## What is needed:
What is needed is every line of the data that includes the word "lines". Please copy each one.

[Dataset excerpts]
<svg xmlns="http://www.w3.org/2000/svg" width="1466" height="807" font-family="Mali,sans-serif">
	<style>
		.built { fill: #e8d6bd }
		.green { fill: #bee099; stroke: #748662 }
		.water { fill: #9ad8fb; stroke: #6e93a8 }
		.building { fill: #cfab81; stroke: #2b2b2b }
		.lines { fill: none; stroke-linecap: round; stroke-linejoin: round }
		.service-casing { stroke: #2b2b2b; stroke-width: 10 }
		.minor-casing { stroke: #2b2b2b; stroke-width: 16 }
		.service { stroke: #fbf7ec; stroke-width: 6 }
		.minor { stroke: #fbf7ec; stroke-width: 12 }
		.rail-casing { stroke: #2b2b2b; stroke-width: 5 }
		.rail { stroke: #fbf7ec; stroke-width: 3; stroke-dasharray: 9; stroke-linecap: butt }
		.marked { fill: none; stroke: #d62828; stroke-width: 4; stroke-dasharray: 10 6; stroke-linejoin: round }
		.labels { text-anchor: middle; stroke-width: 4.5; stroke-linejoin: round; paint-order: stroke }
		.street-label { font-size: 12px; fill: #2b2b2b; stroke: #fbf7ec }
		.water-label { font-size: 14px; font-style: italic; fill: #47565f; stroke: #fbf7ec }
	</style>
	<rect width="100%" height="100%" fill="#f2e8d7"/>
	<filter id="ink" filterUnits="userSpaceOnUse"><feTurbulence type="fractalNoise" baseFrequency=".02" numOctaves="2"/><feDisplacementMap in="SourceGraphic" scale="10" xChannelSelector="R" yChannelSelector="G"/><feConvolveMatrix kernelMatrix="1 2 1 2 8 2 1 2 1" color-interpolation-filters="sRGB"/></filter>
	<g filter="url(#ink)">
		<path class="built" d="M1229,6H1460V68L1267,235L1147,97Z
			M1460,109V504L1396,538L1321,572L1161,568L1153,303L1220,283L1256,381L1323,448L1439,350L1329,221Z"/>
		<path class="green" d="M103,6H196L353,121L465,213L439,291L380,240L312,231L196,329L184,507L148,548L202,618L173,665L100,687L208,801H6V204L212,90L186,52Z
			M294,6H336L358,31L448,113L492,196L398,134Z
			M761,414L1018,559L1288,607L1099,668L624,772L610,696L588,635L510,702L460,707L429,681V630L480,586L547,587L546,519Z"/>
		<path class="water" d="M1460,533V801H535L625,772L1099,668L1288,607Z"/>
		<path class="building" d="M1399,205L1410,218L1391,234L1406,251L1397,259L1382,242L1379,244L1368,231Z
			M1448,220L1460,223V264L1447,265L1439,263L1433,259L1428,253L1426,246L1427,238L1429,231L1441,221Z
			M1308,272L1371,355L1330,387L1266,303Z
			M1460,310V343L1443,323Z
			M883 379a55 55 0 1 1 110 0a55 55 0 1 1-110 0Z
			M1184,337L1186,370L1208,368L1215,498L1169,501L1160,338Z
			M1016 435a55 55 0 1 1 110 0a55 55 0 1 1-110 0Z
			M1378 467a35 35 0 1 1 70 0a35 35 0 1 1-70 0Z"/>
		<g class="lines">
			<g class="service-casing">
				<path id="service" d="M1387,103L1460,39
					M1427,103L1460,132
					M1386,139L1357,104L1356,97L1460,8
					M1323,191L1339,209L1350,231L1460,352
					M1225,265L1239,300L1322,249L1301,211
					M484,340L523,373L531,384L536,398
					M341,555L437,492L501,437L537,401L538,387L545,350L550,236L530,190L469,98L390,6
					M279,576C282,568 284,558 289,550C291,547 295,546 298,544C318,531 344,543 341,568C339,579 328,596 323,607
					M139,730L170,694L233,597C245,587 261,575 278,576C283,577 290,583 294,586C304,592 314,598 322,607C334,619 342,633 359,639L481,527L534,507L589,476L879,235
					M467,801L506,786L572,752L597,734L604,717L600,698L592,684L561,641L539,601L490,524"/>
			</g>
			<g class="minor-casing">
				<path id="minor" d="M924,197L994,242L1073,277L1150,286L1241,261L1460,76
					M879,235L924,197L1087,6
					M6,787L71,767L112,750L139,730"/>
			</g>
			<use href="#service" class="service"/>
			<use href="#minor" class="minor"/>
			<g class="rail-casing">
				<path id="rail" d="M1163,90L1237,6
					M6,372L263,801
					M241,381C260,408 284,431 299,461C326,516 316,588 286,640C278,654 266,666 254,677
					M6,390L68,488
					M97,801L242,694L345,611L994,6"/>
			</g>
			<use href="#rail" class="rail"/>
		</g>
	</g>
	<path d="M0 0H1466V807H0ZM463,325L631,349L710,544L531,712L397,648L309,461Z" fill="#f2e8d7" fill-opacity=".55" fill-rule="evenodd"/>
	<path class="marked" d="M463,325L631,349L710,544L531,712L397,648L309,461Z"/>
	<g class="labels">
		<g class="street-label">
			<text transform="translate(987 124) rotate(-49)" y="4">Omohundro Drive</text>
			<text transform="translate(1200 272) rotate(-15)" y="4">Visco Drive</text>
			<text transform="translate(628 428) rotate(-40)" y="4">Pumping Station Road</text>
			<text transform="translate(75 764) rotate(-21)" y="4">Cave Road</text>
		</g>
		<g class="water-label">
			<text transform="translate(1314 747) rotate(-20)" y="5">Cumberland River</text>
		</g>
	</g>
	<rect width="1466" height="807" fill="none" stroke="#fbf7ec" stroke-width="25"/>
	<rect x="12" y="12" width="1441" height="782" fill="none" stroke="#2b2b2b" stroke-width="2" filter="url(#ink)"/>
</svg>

## The answer:
		.lines { fill: none; stroke-linecap: round; stroke-linejoin: round }
		<g class="lines">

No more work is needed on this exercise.